### EXERCISE DESCRIPTION
Search the listing below, and show each line that includes the word "using".
-- ENTRIES SUPPLIED follows --
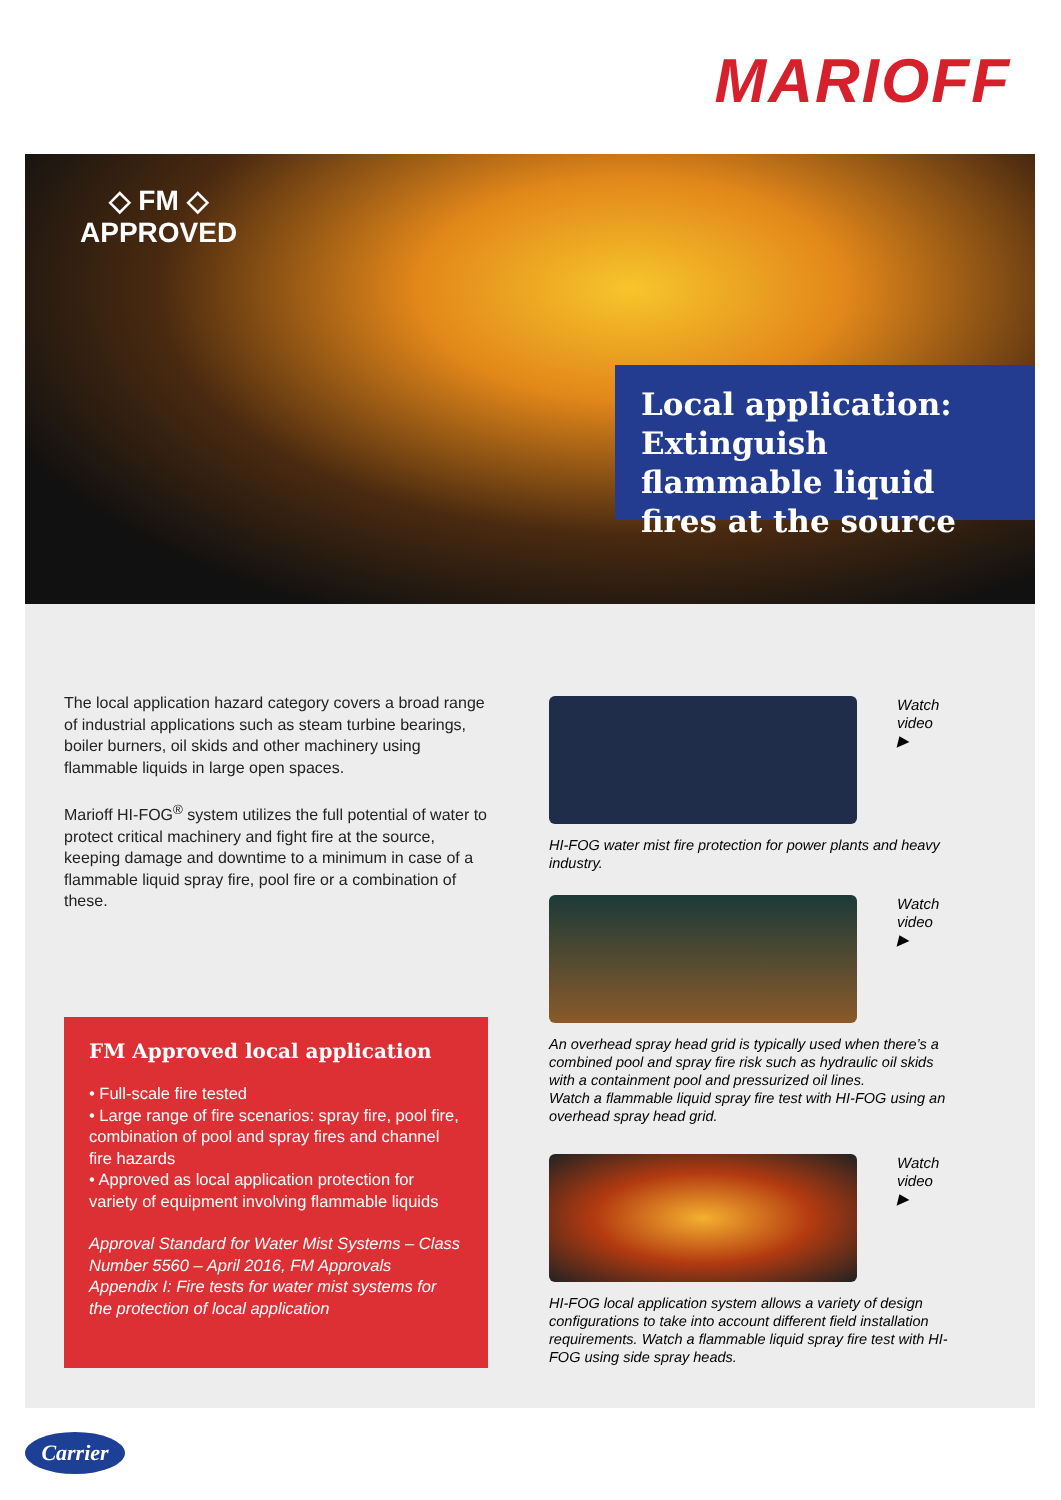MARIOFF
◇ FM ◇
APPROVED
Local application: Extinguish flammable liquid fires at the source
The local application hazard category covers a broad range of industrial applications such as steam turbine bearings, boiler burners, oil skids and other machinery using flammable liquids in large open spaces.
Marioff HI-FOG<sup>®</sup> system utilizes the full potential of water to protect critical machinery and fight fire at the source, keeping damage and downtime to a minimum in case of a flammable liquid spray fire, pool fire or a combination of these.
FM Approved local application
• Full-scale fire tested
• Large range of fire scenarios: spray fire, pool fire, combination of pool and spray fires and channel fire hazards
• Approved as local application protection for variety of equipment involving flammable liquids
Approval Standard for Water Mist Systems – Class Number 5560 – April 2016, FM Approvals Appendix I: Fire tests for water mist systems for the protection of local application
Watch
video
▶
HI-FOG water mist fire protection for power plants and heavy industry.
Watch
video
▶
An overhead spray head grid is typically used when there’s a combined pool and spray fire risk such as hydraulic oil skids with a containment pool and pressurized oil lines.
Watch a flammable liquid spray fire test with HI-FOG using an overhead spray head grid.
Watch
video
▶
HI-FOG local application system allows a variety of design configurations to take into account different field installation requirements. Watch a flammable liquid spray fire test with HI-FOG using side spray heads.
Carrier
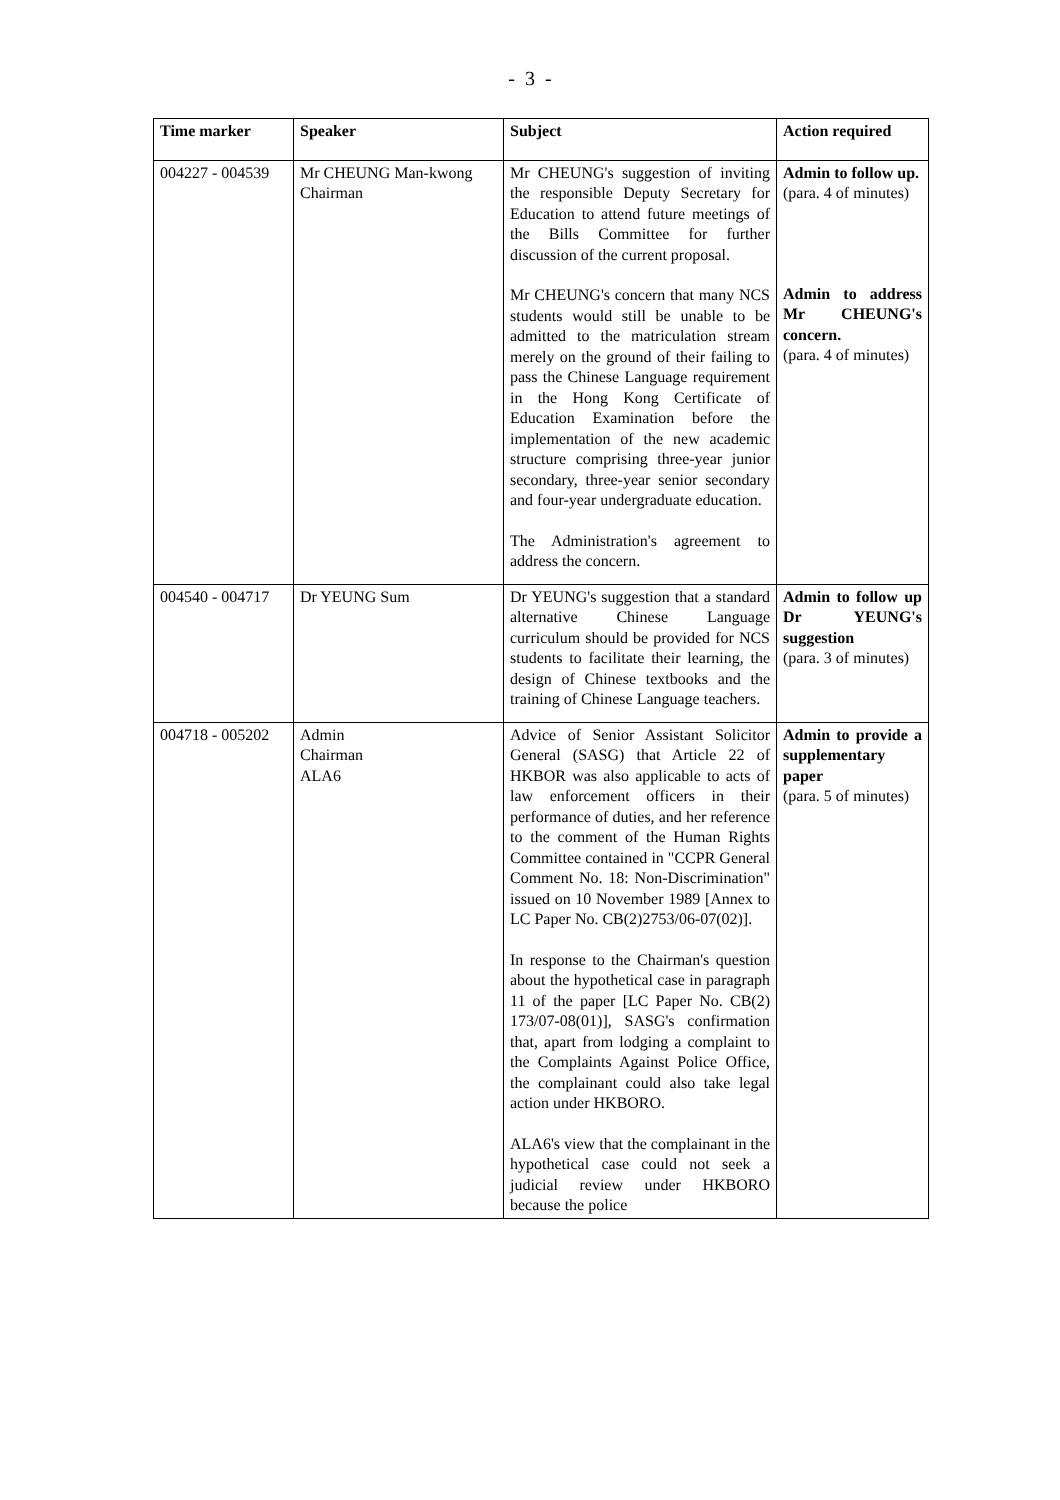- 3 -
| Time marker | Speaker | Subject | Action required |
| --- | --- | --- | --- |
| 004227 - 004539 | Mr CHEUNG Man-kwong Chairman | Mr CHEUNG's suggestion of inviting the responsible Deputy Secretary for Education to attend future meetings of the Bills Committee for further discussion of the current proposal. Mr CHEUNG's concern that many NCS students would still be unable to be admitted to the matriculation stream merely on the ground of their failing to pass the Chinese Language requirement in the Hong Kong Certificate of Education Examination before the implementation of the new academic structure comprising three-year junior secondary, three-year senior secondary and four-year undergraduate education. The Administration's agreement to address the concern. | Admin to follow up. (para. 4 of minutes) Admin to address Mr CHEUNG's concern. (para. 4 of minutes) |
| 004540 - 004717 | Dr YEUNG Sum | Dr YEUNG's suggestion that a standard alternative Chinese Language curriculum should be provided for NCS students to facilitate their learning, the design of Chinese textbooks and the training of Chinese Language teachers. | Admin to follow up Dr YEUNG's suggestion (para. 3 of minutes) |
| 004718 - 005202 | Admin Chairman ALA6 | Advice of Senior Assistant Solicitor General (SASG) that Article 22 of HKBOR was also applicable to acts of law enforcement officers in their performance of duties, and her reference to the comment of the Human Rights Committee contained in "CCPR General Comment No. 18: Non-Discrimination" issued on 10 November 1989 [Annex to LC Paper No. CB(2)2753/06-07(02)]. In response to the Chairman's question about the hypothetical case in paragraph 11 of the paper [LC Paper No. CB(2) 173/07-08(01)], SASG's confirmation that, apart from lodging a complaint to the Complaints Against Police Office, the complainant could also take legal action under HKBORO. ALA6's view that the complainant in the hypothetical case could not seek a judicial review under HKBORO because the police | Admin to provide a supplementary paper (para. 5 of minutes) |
-- ENTRIES SUPPLIED concluded --
### RESPONSE AREA
The local application hazard category covers a broad range of industrial applications such as steam turbine bearings, boiler burners, oil skids and other machinery using flammable liquids in large open spaces.
Watch a flammable liquid spray fire test with HI-FOG using an overhead spray head grid.
HI-FOG local application system allows a variety of design configurations to take into account different field installation requirements. Watch a flammable liquid spray fire test with HI-FOG using side spray heads.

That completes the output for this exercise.